Accenture Song closed acquisitions of Bangkok creative studio Rabbit's Tale and Jakarta brand agency Romp within weeks of each other, marking the first time the consulting arm has moved this quickly in Southeast Asia. Financial terms were not disclosed. Rabbit's Tale is Accenture's first Thailand acquisition; Romp is its second in Indonesia after taking brand consultancy Brand New View in 2022. The firm now operates creative studios in six ASEAN capitals.
Rabbit's Tale employs 47 creatives and strategists and has worked with Thai Union, Siam Piwat, and Central Group on retail-hospitality campaigns. Romp, founded in 2016, counts Unilever Indonesia and Gojek among clients and has 34 staff in Jakarta and Bali. Both shops will retain leadership and brand names under the Song umbrella, a departure from Accenture's UK approach where it retired the Unlimited brand entirely in 2024 after acquisition. The regional structure suggests Accenture values local signaling in markets where multinational clients still defer to indigenous creative judgment.
The moves fit a larger pattern. Accenture Song has closed 19 acquisitions since 2021, including Paris motion-design studio N O U S and German experience firm Kolle Rebbe. The Southeast Asia pair stands out for speed and adjacency: both firms serve consumer brands scaling across ASEAN, and both sit in cities where luxury hospitality groups are accelerating development. Bangkok saw $2.1 billion in new hotel investment in 2023; Jakarta's luxury retail square footage grew 18% year-over-year. Accenture is positioning to own the brand-development layer for groups that historically hired WPP or Publicis legacy shops.
The timing also reflects a shift in how family offices and private-equity-backed brands are buying creative services. Regional holding companies like Cheil and Hakuhodo remain strong in Korea and Japan but have struggled to move quickly in Thailand and Indonesia. Accenture Song offers the same multi-market coordination with faster procurement cycles and tighter integration into enterprise-software rollouts. That matters when a hospitality group is launching a new brand across four countries in 18 months and needs identity, digital experience, and Salesforce configuration from one vendor.

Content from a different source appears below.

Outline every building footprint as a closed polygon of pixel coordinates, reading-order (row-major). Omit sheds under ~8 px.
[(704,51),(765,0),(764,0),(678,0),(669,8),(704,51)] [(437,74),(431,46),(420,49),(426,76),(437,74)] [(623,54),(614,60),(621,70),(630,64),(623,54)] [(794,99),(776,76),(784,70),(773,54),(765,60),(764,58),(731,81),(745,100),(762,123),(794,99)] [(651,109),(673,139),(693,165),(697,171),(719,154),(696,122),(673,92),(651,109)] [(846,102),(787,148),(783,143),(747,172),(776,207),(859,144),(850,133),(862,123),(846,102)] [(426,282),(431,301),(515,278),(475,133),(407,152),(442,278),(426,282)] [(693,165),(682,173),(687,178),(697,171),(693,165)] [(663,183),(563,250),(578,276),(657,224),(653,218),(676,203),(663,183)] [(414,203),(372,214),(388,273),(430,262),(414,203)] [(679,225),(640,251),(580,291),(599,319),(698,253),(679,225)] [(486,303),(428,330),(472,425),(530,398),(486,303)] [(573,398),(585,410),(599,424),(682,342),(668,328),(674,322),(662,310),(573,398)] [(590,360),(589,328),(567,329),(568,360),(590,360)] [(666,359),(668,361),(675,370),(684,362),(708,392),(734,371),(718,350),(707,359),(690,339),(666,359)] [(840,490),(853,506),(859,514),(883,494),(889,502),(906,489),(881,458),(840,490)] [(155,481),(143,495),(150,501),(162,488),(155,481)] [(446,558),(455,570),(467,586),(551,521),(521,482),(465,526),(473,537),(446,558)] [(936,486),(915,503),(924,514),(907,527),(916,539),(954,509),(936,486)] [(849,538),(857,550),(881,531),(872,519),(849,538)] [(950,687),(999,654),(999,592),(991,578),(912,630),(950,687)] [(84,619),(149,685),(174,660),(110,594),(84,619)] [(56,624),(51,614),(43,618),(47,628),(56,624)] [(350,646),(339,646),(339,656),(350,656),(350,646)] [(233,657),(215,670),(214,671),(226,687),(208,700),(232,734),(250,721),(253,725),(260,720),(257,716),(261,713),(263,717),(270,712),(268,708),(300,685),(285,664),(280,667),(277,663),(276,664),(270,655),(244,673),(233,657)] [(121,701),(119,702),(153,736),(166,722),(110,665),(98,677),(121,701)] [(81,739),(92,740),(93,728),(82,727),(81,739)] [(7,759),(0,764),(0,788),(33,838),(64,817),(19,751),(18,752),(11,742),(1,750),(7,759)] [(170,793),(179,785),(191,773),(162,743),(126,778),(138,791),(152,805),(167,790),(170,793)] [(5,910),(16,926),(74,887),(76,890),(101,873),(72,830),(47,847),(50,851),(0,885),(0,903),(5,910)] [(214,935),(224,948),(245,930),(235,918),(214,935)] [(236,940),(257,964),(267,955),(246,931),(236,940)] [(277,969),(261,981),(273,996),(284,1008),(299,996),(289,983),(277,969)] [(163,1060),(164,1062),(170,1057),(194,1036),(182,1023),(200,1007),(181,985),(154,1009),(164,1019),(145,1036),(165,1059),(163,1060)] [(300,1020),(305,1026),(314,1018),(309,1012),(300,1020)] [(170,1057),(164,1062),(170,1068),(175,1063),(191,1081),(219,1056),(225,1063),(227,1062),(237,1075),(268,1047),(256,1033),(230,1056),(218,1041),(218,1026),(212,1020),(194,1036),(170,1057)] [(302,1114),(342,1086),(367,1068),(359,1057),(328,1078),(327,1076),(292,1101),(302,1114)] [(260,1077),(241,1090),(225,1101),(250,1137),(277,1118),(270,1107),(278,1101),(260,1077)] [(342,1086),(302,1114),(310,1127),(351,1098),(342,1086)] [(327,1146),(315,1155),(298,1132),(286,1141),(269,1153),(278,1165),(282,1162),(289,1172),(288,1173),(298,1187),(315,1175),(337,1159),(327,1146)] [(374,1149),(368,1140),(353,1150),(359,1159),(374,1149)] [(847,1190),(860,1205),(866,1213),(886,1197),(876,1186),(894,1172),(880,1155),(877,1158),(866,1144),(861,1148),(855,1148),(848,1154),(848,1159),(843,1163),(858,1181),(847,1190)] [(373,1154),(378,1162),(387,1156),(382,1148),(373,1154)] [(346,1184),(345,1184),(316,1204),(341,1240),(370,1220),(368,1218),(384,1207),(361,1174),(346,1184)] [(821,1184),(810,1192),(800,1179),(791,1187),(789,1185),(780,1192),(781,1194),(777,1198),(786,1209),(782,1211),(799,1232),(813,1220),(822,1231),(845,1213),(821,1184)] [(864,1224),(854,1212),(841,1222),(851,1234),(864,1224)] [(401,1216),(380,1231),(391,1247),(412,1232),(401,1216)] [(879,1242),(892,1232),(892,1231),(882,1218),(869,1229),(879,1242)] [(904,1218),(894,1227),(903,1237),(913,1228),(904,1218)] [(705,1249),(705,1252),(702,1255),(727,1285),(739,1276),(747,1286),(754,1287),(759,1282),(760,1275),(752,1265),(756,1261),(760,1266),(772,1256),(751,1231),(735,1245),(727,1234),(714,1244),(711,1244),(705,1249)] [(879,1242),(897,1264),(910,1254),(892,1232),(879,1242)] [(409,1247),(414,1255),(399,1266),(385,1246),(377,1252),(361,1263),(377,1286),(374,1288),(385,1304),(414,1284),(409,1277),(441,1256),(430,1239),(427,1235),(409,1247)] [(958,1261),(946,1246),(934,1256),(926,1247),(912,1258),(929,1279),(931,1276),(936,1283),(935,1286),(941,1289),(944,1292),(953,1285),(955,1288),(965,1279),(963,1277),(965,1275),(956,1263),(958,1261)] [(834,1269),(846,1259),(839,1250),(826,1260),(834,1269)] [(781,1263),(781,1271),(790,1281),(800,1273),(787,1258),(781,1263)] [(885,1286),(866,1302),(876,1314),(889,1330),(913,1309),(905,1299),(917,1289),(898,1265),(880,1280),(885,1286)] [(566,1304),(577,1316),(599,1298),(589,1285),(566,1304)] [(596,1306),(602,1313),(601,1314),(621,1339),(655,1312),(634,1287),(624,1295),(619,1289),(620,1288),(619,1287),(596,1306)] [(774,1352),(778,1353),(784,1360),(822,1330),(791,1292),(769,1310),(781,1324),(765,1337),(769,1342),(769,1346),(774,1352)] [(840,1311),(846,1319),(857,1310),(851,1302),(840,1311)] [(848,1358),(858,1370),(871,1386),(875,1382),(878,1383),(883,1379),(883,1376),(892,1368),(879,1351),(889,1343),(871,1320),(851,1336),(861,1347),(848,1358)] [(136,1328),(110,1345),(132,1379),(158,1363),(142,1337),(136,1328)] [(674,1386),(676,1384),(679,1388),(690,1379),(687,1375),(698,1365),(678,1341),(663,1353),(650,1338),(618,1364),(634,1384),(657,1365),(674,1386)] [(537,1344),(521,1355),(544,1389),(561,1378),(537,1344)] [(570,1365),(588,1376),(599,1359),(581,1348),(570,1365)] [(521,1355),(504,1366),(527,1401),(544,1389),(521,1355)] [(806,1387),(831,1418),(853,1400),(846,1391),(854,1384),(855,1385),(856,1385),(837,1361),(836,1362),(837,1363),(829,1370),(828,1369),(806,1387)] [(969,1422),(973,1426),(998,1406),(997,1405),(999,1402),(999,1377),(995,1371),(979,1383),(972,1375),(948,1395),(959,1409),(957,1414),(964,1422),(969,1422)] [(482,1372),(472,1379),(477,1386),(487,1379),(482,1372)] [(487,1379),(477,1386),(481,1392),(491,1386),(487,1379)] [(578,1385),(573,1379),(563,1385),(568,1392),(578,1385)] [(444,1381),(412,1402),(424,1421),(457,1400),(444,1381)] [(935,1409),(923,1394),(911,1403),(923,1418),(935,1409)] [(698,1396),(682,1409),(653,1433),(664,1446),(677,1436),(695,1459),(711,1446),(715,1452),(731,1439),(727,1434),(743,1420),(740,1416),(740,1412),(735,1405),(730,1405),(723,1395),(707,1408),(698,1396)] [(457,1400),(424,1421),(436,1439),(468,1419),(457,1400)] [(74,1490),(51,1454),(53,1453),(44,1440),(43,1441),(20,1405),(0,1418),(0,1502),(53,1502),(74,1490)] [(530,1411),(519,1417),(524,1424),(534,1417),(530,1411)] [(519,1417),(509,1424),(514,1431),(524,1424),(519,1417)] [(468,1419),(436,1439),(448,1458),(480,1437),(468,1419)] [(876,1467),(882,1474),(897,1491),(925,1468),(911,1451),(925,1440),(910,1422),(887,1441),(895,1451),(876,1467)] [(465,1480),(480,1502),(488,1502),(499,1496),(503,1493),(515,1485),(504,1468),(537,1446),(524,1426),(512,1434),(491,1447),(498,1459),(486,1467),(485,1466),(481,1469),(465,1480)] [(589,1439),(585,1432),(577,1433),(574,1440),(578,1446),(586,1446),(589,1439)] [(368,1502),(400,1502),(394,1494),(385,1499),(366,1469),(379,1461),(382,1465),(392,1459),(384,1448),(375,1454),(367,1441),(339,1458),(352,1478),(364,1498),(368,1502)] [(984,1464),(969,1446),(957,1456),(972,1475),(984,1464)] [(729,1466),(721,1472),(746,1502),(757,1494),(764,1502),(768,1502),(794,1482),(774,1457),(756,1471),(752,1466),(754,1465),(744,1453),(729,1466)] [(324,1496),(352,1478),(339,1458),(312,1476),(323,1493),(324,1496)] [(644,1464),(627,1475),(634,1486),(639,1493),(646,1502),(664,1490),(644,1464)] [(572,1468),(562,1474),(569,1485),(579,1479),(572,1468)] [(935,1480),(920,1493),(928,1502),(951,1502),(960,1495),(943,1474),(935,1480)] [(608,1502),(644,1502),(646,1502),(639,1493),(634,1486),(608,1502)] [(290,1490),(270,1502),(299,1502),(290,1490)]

Operators should watch whether Accenture integrates these studios into its Salesforce or Adobe consulting practices within six months, which would confirm the play is enterprise-led rather than pure creative. Luxury developers in Manila and Kuala Lumpur are likely next targets; both markets saw creative-shop valuations rise 22% in 2024 according to M&A advisors, and both have under-50-person independent agencies with multinational rosters. If Accenture moves there by mid-2025, the regional buildout is a rollup, not opportunism.
The firm now controls more ASEAN creative talent than any consulting competitor, and it did so without touching Singapore, where WPP and Omnicom still dominate pitch lists.